[Stored records]
»»

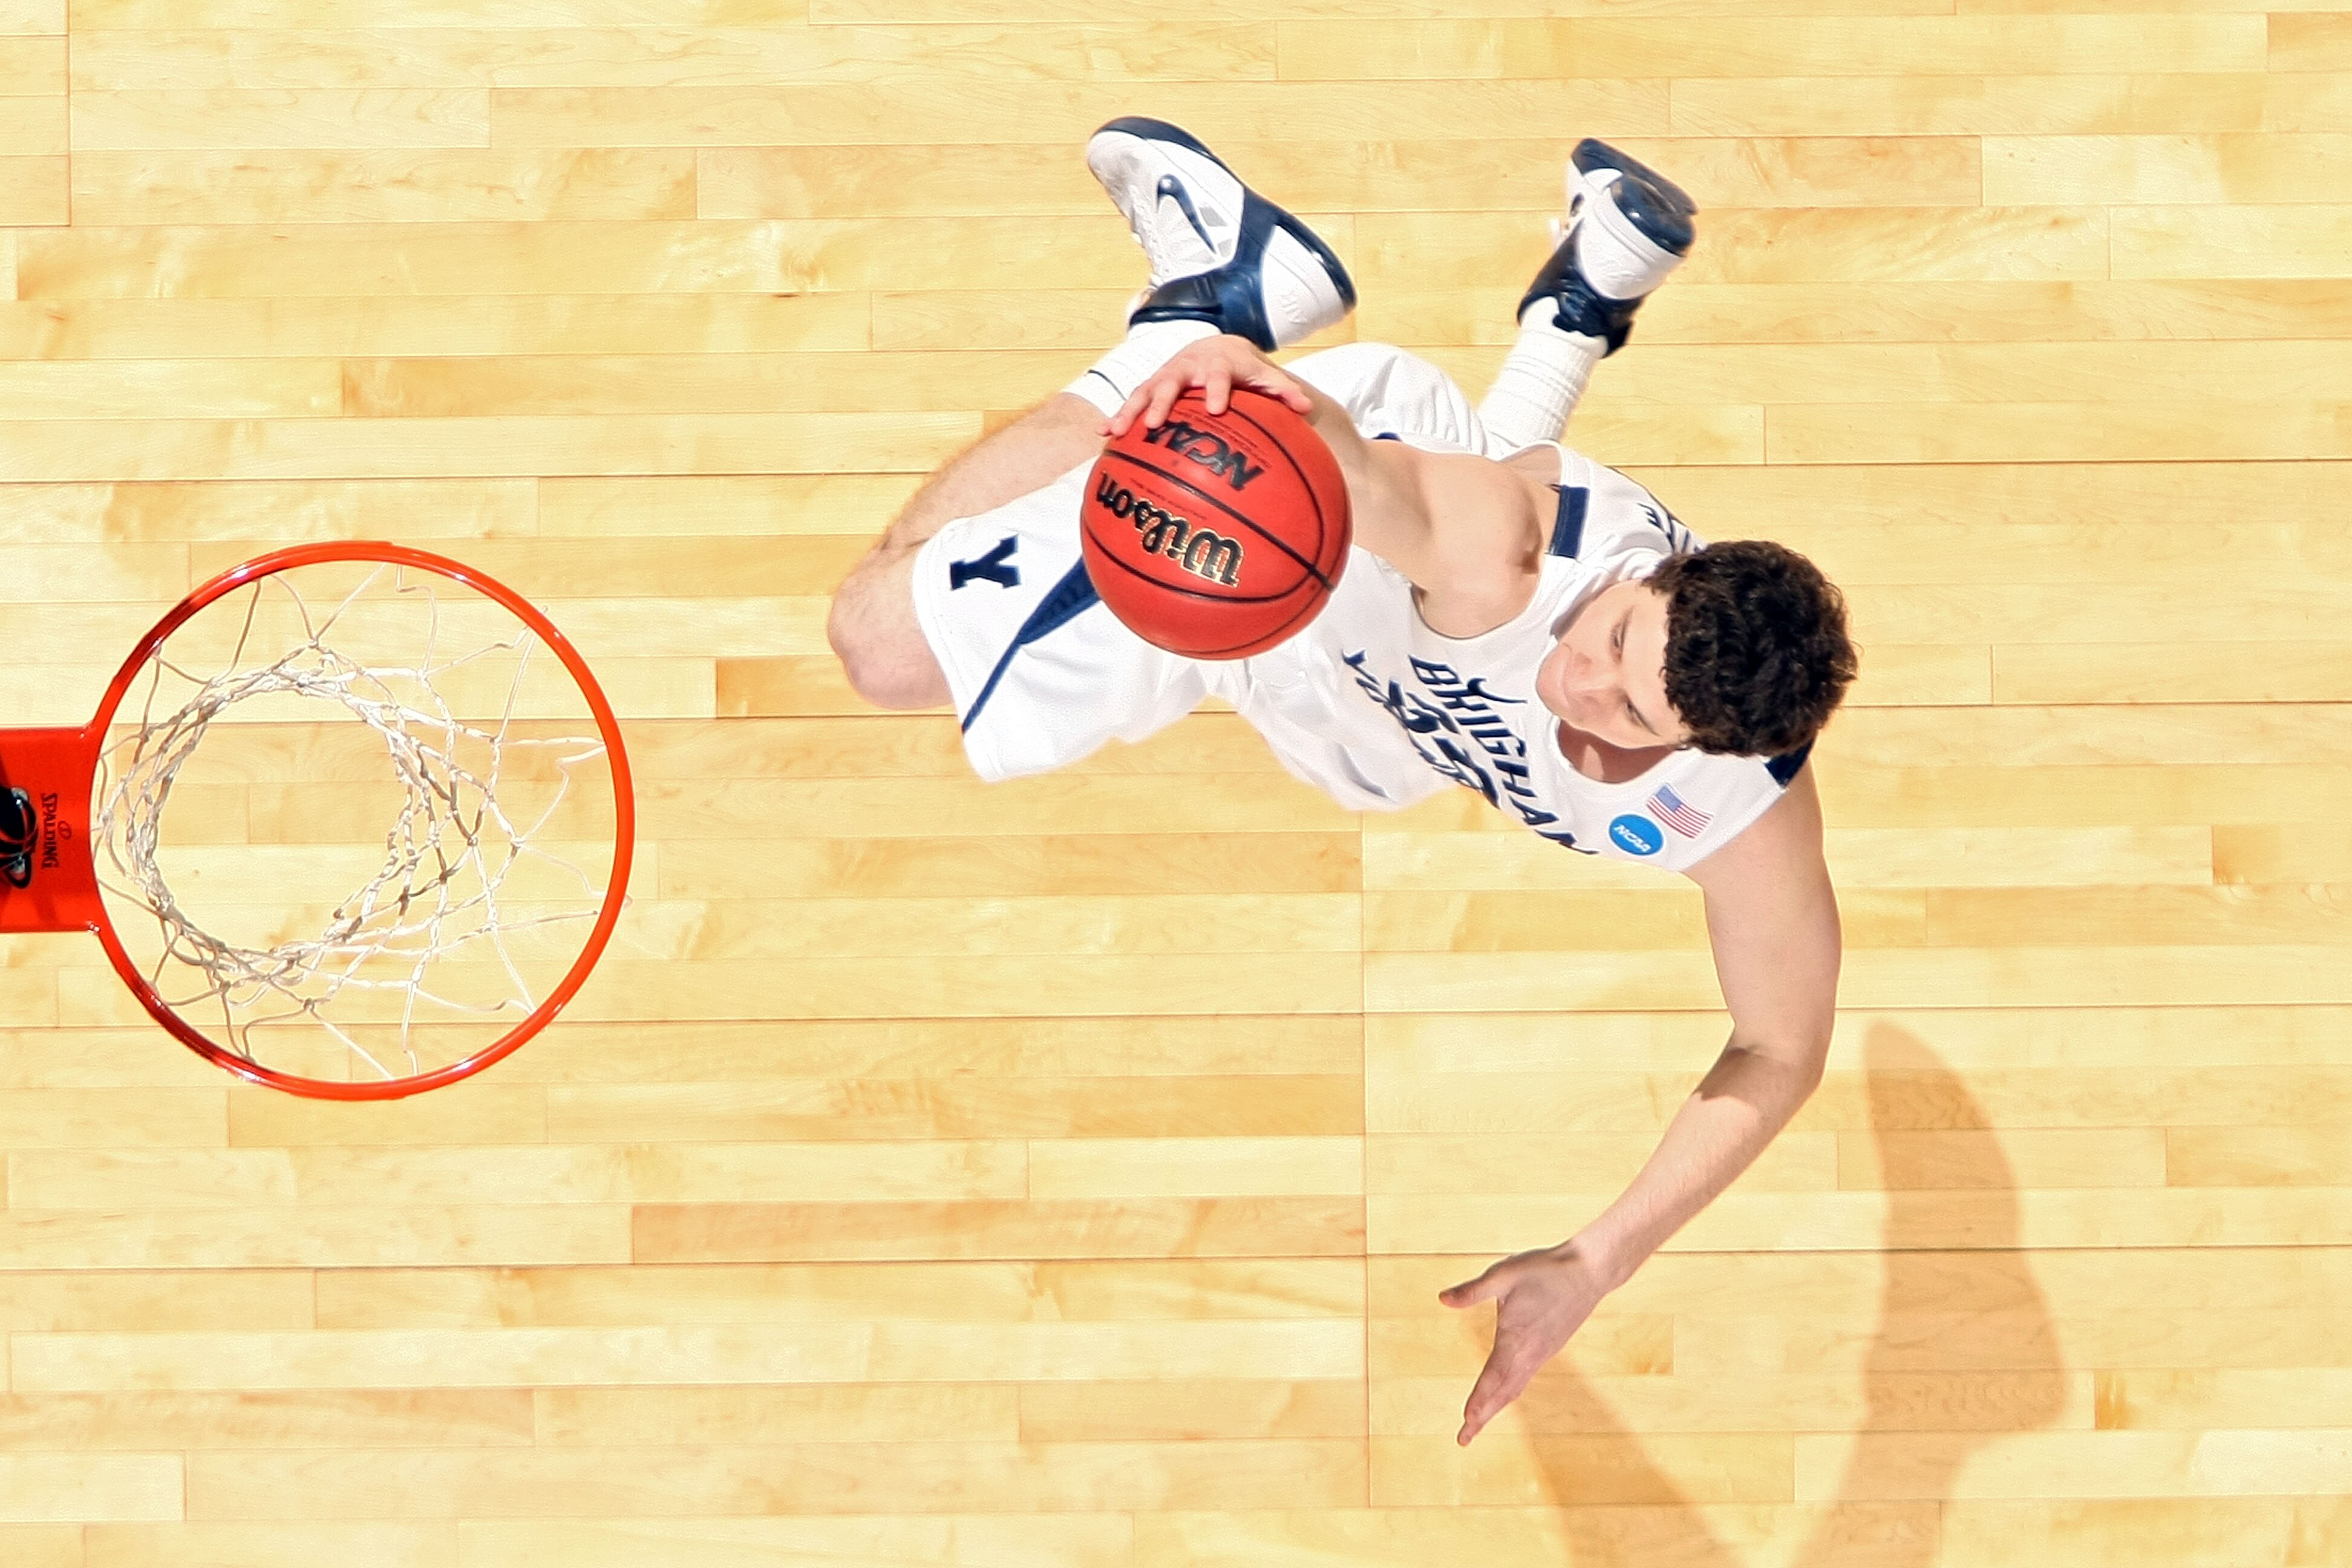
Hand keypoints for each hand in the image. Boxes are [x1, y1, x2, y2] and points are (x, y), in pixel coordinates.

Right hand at [1104, 333, 1314, 437]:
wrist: (1214, 347)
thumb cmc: (1241, 369)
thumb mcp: (1261, 377)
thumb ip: (1282, 392)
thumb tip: (1306, 408)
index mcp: (1214, 366)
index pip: (1215, 376)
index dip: (1215, 390)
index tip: (1215, 409)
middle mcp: (1185, 369)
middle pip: (1171, 383)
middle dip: (1163, 402)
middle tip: (1157, 423)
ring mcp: (1164, 378)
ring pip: (1144, 393)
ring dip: (1130, 412)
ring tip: (1116, 431)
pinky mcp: (1151, 388)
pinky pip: (1131, 403)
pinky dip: (1117, 416)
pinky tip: (1102, 435)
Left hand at [1439, 1240, 1614, 1445]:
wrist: (1588, 1270)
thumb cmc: (1544, 1269)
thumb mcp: (1504, 1273)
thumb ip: (1473, 1289)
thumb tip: (1442, 1299)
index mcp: (1516, 1337)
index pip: (1494, 1375)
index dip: (1480, 1398)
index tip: (1467, 1419)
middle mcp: (1530, 1352)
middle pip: (1503, 1392)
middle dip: (1482, 1415)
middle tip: (1463, 1439)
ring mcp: (1541, 1352)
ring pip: (1515, 1388)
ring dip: (1495, 1407)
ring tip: (1476, 1423)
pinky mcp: (1548, 1347)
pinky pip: (1525, 1378)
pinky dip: (1510, 1393)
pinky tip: (1504, 1395)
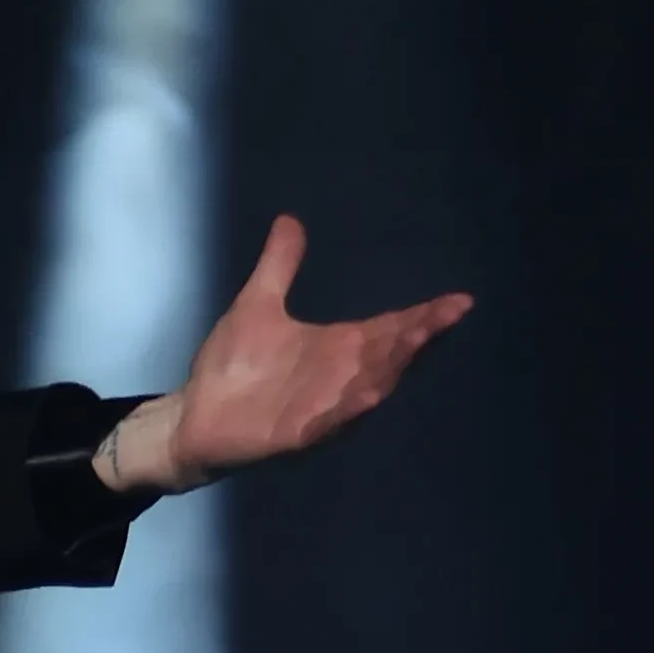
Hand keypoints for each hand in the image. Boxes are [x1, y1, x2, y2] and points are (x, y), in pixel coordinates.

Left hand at [102, 216, 472, 493]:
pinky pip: (330, 420)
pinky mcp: (298, 433)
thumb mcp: (257, 305)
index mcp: (336, 347)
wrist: (194, 418)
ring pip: (367, 385)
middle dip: (417, 334)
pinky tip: (369, 392)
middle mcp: (338, 376)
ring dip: (391, 365)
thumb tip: (291, 220)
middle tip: (448, 313)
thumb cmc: (231, 366)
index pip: (388, 328)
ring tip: (418, 340)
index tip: (459, 300)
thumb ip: (279, 265)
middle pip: (387, 354)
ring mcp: (322, 407)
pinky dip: (350, 407)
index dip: (423, 315)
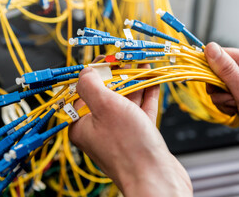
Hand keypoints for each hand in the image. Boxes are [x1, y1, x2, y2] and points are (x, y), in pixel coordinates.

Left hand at [68, 65, 191, 196]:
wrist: (157, 179)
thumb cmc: (129, 147)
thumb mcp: (105, 106)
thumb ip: (91, 85)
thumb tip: (86, 71)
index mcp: (82, 125)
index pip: (84, 92)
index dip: (95, 73)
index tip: (106, 59)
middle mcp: (98, 130)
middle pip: (106, 95)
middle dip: (118, 75)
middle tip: (127, 59)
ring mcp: (119, 133)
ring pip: (125, 101)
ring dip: (135, 82)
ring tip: (142, 64)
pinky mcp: (138, 137)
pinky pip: (140, 111)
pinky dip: (146, 95)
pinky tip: (152, 80)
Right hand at [205, 42, 238, 138]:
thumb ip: (226, 69)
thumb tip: (210, 47)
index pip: (221, 54)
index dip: (211, 68)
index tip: (212, 84)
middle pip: (218, 71)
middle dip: (219, 89)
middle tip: (231, 99)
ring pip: (220, 85)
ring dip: (223, 99)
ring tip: (237, 106)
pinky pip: (226, 93)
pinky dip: (228, 103)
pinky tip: (238, 109)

««

What is needed: All of the entries above are to be duplicated exactly, with every image left out.

Answer area:
Hand keypoints for each hand in the image. Boxes are [x1, y1, x2, y2] and points are (x, y), in pixel coordinates.

Right hand at [1104, 333, 1314, 437]:
wrist: (1214, 347)
thumb cmc: (1241, 369)
thumb mcp: (1261, 377)
thumb ip: (1282, 392)
thumb tip: (1306, 408)
index mcp: (1214, 366)
index pip: (1215, 376)
index dip: (1215, 390)
index tip: (1215, 409)
middle mcp: (1185, 369)
middle pip: (1171, 383)
middle dip: (1163, 402)
middle tip: (1157, 423)
ring mcp: (1164, 378)
ring pip: (1144, 393)
ring dip: (1130, 412)
ring tip: (1116, 431)
pinky mcp: (1151, 388)
pinky pip: (1131, 403)
pinky dip: (1117, 416)
pinky tip: (1102, 435)
Left hand at [1439, 1240, 1614, 1445]:
wrist: (1588, 1270)
thumb cmc: (1544, 1269)
thumb mcp: (1504, 1273)
thumb ip: (1473, 1289)
thumb tip: (1442, 1299)
index mcp: (1516, 1337)
index pip: (1494, 1375)
index dip: (1480, 1398)
index tip: (1467, 1419)
middle mcp: (1530, 1352)
middle pip: (1503, 1392)
middle dip: (1482, 1415)
middle tip: (1463, 1439)
ring mcp: (1541, 1352)
ring pip: (1515, 1388)
ring dip: (1495, 1407)
ring tip: (1476, 1423)
pinky mcp: (1548, 1347)
pinky pip: (1525, 1378)
pinky dip: (1510, 1393)
pinky tip: (1504, 1395)
Hand keypoints for each hand in the image. Boxes are [x1, y1, x2, y2] and points are (x, y), in pixel coordinates.

Left hand at [102, 216, 472, 493]:
pinky pip: (330, 420)
pinky mcp: (298, 433)
thumb mcp: (257, 305)
index mcp: (336, 347)
wrist: (194, 418)
ring pip: (367, 385)
middle dip: (417, 334)
pinky tip: (369, 392)
middle mcp: (338, 376)
ring dip: (391, 365)
thumb tip: (291, 220)
middle tip: (448, 313)
thumb cmc: (231, 366)
index pip: (388, 328)
ring tip: (418, 340)
index tip: (459, 300)
thumb ip: (279, 265)
middle pip: (387, 354)
ring mcp: (322, 407)
pinky dip: (350, 407)
index dip: (423, 315)
Hand keypoints for each hand in the image. Boxes are [x1, y1, x2, y2] and points are (x, y), in pixel coordinates.

Left hand at [68, 65, 191, 196]:
wrist: (157, 179)
thumb cmc: (129, 147)
thumb mcp: (105, 106)
thumb ip: (91, 85)
thumb tip: (86, 71)
index mcp: (82, 125)
index pip: (84, 92)
index dip: (95, 73)
index tip: (106, 59)
middle mcp: (98, 130)
middle pip: (106, 95)
middle dip: (118, 75)
middle tip: (127, 59)
ring mcp: (119, 133)
ring pip: (125, 101)
ring dip: (135, 82)
ring tip: (142, 64)
pinky mcp: (138, 137)
pinky pip: (140, 111)
pinky dip: (146, 95)
pinky tip: (152, 80)
Right hand at [205, 42, 238, 138]:
thumb ip: (226, 69)
thumb tip: (210, 47)
index pip: (221, 54)
index dip: (211, 68)
index tip: (212, 84)
middle pip: (218, 71)
middle dip: (219, 89)
middle tip: (231, 99)
ring pip: (220, 85)
ring dip: (223, 99)
ring tip: (237, 106)
pinky pip: (226, 93)
pinky dip: (228, 103)
pinky tip: (238, 109)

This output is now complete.